Every parent of a child with special needs has thought of—and worried—about the idea of who will take care of their child when they cannot. This is an overwhelming thought that crosses many, if not all, parents’ minds. Planning for the future is something a parent of a child with special needs learns as second nature. This is something my own parents were very good at since having my sister Amelia.
Amelia is currently 19 years old and is diagnosed with cerebral palsy due to medical malpractice at birth. Amelia is fully dependent on the care of others and is unable to walk, talk, feed herself, or perform any daily tasks for herself.
From a very early age, I knew I would be Amelia’s caretaker if something were to happen to my parents. Being the older sister, I proudly took on that role. I was very involved in Amelia’s therapies, doctor’s appointments, and even her schooling. At a very young age, I knew what to do when and if my sister had a seizure or if she was choking on food due to her poor swallow. I understood what a VP shunt was and what it did. I knew the differences between occupational therapy and physical therapy. I was truly an involved sibling in my younger sibling’s life.
Some may disagree with the amount of involvement I had in Amelia’s life; however, I believe it has allowed me to willingly and easily accept the role as her guardian. Last year I was granted co-guardianship alongside my parents as Amelia’s guardian. This is a role I took on at 24 years old.

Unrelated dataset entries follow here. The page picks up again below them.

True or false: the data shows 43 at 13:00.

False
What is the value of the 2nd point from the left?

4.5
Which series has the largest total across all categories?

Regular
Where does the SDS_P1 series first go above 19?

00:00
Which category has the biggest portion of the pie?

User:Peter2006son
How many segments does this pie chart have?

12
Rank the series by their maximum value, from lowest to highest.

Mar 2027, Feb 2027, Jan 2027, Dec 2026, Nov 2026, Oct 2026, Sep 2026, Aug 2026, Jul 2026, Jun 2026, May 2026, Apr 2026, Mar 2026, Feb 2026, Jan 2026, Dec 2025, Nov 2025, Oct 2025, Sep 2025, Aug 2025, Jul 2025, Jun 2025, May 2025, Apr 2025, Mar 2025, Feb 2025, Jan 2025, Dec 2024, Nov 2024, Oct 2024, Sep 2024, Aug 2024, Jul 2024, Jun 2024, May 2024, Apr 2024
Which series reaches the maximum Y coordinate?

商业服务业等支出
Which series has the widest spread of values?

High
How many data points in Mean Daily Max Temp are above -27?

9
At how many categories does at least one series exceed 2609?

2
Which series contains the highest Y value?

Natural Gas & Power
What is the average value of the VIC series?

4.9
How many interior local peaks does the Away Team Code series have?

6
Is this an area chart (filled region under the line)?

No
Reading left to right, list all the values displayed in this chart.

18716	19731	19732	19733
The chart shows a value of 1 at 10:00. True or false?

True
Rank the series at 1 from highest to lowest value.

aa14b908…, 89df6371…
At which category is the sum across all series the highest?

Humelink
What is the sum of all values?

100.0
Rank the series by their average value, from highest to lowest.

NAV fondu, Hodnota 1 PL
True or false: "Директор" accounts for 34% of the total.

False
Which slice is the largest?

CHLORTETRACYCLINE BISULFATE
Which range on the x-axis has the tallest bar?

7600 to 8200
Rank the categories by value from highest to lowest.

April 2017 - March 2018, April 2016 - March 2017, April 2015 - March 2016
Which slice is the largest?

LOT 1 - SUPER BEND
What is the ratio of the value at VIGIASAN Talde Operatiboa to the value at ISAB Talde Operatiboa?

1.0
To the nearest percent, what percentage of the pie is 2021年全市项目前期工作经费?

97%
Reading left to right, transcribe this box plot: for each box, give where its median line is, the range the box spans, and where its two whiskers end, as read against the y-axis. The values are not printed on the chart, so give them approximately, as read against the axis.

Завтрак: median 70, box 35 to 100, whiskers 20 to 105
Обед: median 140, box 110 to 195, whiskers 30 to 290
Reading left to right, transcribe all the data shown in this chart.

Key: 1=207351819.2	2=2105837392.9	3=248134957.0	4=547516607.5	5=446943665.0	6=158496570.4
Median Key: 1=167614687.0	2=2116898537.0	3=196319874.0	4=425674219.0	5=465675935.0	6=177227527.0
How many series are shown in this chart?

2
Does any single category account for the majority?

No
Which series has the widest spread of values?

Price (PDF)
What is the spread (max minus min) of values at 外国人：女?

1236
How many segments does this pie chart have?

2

On that day, I became responsible for another life. I also relieved my parents’ anxiety over who would take care of Amelia when they no longer could. Although taking care of someone with special needs can be challenging and sometimes terrifying, it is a role I knew I wanted to take on from a young age.
I would encourage families of multiple children who have a child with special needs to follow in my parents’ footsteps. Allow your children to be as involved in their siblings’ life as they desire to be. Start discussions young and have them often. Allow for your children to understand the complexities of their sibling and answer the many questions they may have.
My involvement in Amelia’s life and caretaking during childhood prepared me to have an easy transition to become her co-guardian. I am honored my parents trust me to continue to take care of Amelia when they no longer can, and believe I will continue to take care of her in the careful way they have.